Since this commit my Ethernet Gadget on a custom Freescale i.MX28 board is broken. Using tftp to download files I get in almost all cases a timeout:
...
The only other thing I can think of is that there's some issue with the bounce buffer alignment or size being wrong somehow. Perhaps try increasing those?
I checked this and I found that ARCH_DMA_MINALIGN is set to 64, which is not true for Freescale i.MX28. This processor has an ARM926EJ-S, which has an cache line size of 32.
This should be fine. The only effect of setting ARCH_DMA_MINALIGN to a value that's larger than it needs to be is: a tiny amount of RAM will be wasted, since structures are allocated aligned to a larger boundary/size than is strictly necessary in HW, and since SW should always round the size of an area to be flushed up to ARCH_DMA_MINALIGN too, then perhaps a few more cache lines are flushed than is strictly necessary.
In arch/arm/include/asm/cache.h the macro ARCH_DMA_MINALIGN is defined as followed:
#ifdef CONFIG_SYS_CACHELINE_SIZE #define ARCH_DMA_MINALIGN CONFIG_SYS_CACHELINE_SIZE #else #define ARCH_DMA_MINALIGN 64 #endif
And in /arch/arm/cpu/arm926ejs/cache.c as followed:
#ifndef CONFIG_SYS_CACHELINE_SIZE #define CONFIG_SYS_CACHELINE_SIZE 32 #endif
arch/arm/include/asm/cache.h does not see the definition of CONFIG_SYS_CACHELINE_SIZE in /arch/arm/cpu/arm926ejs/cache.c, so it's a bad place to put it in there.
Ah yes. That ifdef should certainly be in some global header that is always included before/from arch/arm/include/asm/cache.h.
Without the correct CACHELINE_SIZE definition, the cache flushing routines are probably flushing entirely the address or amount of memory.
I defined CONFIG_SYS_CACHELINE_SIZE to 32 in my config header file and
Yes, that seems like the best fix.
FWIW, for Tegra we have a per-SoC header that defines SoC-specific constants, so that each board file doesn't need to duplicate them.

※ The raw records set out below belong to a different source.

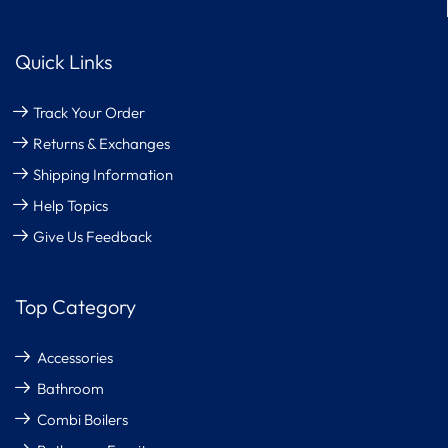
Quick Links
Track Your Order
Returns & Exchanges
Shipping Information
Help Topics
Give Us Feedback
Top Category
Accessories
Bathroom
Combi Boilers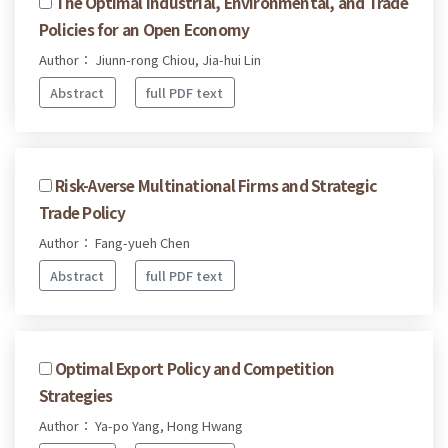
The Optimal Industrial, Environmental, and Trade
Policies for an Open Economy
Author： Jiunn-rong Chiou, Jia-hui Lin
Abstract
full PDF text
Risk-Averse Multinational Firms and Strategic
Trade Policy
Author： Fang-yueh Chen
Abstract
full PDF text
Optimal Export Policy and Competition
Strategies
Author： Ya-po Yang, Hong Hwang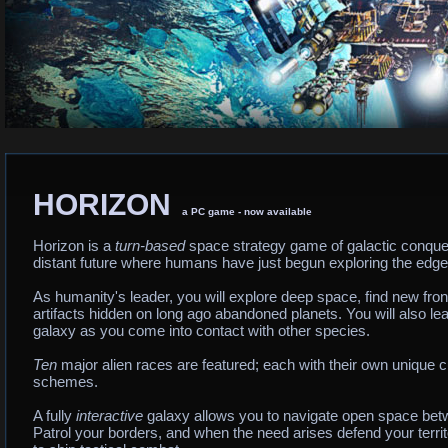
HORIZON
a PC game - now available
Horizon is a
turn-based
space strategy game of galactic conquest.
distant future where humans have just begun exploring the edges
As humanity's leader, you will explore deep space, find new fron
artifacts hidden on long ago abandoned planets. You will also le
galaxy as you come into contact with other species.
Ten
major alien races are featured; each with their own unique c
schemes.
A fully
interactive
galaxy allows you to navigate open space bet
Patrol your borders, and when the need arises defend your territ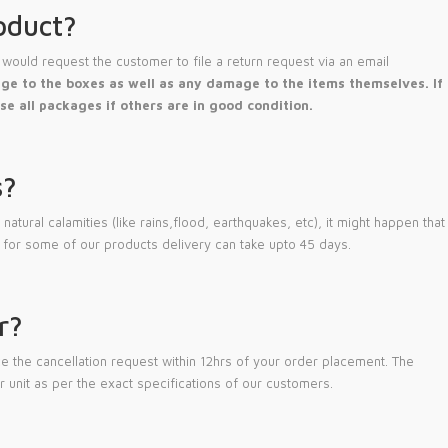
oduct?
would request the customer to file a return request via an email
e to the boxes as well as any damage to the items themselves. If
se all packages if others are in good condition.
s?
atural calamities (like rains,flood, earthquakes, etc), it might happen that
 for some of our products delivery can take upto 45 days.
r?
 the cancellation request within 12hrs of your order placement. The
 unit as per the exact specifications of our customers.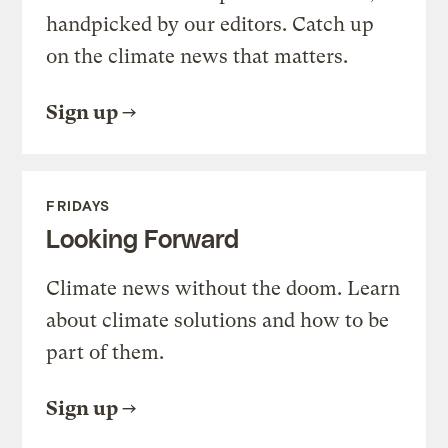
handpicked by our editors. Catch up
on the climate news that matters.
Sign up
FRIDAYS
Looking Forward
Climate news without the doom. Learn
about climate solutions and how to be
part of them.
Sign up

it works under the following circumstances: I have to disable the macro CONFIG_USB_GADGET_DUALSPEED. But, and this is strange, it works only the first time of a tftp download after a reset of the board. If I try to use tftp a second time, I get the same timeout error as before.
That's very odd. I can't explain why this wouldn't fix the issue completely, unless there's *also* some other bug.
...
Lastly, I changed CONFIG_SYS_CACHELINE_SIZE to 16 and this works for me in normal mode an in dual speed mode.
That's quite odd, and doesn't make much sense at all. You're sure the cache line size really isn't 16?
...
I'm slightly confused by this log. Do you have 2 boards running U-Boot, one running the USB controller in device mode, and this is the log from some other board that's talking to that first board?
I have one board connect to a PC. The log shows two different errors happening on the board. The first log shows a tftp command on the board stopping with a timeout after receiving some packets. The second log shows a tftp command on the same board throwing an error before receiving any packet.
So U-Boot is running on the board, and the logs are from the board, i.e. you're running the "tftp" command in U-Boot on the board?
If so, I'm confused how ci_udc comes into play at all; doesn't "tftp" use the USB controller in host mode, whereas ci_udc is only used for device mode?